It’s a classic Bill James formula and yet another tool that points to scoring being a more important indicator of winning potential than actually winning. The formula goes:

win percent = (points scored)**2/((points scored)**2 + (points allowed)**2)

The Wikipedia writes about the formula here, and Pro Football Reference writes about it here, and well, is it really true that the exponent in football is 2.37, and not 2? One of the advantages in having an object that calculates these things (i.e. version 0.2 of Sport::Analytics::SimpleRanking, which I’m testing) is that I can just test.

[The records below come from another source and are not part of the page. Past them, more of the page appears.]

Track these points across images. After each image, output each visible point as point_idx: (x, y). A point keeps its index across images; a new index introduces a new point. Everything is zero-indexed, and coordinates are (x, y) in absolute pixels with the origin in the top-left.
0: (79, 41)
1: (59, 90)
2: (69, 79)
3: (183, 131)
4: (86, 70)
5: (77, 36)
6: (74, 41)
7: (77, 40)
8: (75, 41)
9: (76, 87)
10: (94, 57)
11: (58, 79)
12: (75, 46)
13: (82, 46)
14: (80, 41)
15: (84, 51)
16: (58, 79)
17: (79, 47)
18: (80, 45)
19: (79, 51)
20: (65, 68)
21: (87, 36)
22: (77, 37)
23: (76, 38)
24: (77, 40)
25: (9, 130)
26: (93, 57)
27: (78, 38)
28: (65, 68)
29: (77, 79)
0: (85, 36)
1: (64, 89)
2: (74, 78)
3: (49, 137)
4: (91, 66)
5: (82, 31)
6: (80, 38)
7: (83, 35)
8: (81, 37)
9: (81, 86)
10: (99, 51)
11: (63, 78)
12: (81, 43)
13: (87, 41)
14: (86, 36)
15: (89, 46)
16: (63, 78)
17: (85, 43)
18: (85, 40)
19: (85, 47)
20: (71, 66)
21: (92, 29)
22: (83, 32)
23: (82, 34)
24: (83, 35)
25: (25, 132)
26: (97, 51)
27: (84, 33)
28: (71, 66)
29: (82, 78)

What my code does is compute the best fit exponent, in a least squares sense, with the winning percentage of the club. And as Doug Drinen has noted, the Pythagorean expectation translates better into next years winning percentage than does actual winning percentage. My code is using a golden section search to find the exponent.

Real percentage versus the predicted percentages in 2010.

Anyway, the best fit exponent values I calculate for the years 2001 through 2010 are:

• 2001: 2.696
• 2002: 2.423
• 2003: 2.682
• 2004: 2.781
• 2005: 2.804
• 2006: 2.394
• 2007: 2.509
• 2008: 2.620
• 2009: 2.290
• 2010: 2.657

No, not quite 2.37, though I differ from PFR by about 0.02 in the year 2006. Just glancing at it and knowing how approximate these things are, 2.5 probably works in a pinch. The difference between an exponent of 2 and 2.37, for say, the Philadelphia Eagles in 2007 amounts to about 0.2 games in predicted wins over the course of a season.

We’ve spoken about the simple ranking system before, and given code to calculate it. I want to set up a “More” mark, and talk issues with the algorithm and more hard core tech after the mark.

What we’re aiming for are Perl implementations of common predictive systems. We’re going to build them and  then run them against an exhaustive grid of data and game categories. I want to see what kinds of games these models predict best, and which ones they work worst for. That’s what all this coding is heading for: methods to validate the predictive ability of simple models.

What I’m going to talk about now is an implementation of the Simple Ranking System in Perl. The Simple Ranking System is described on Pro Football Reference here. It’s important because it’s a simple – perhaps the simplest – model of the form

team strength = a(Point Spread) + b(Correction Factor)

where a and b are small positive real numbers. In SRS, a = 1 and b = 1/(total number of games played). The correction factor is the sum of the team strengths of all the team’s opponents.

The solution described by Doug Drinen on the Pro Football  Reference page isn’t the matrix solution, but an iterative one. You simply do the calculation over and over again until you get close enough.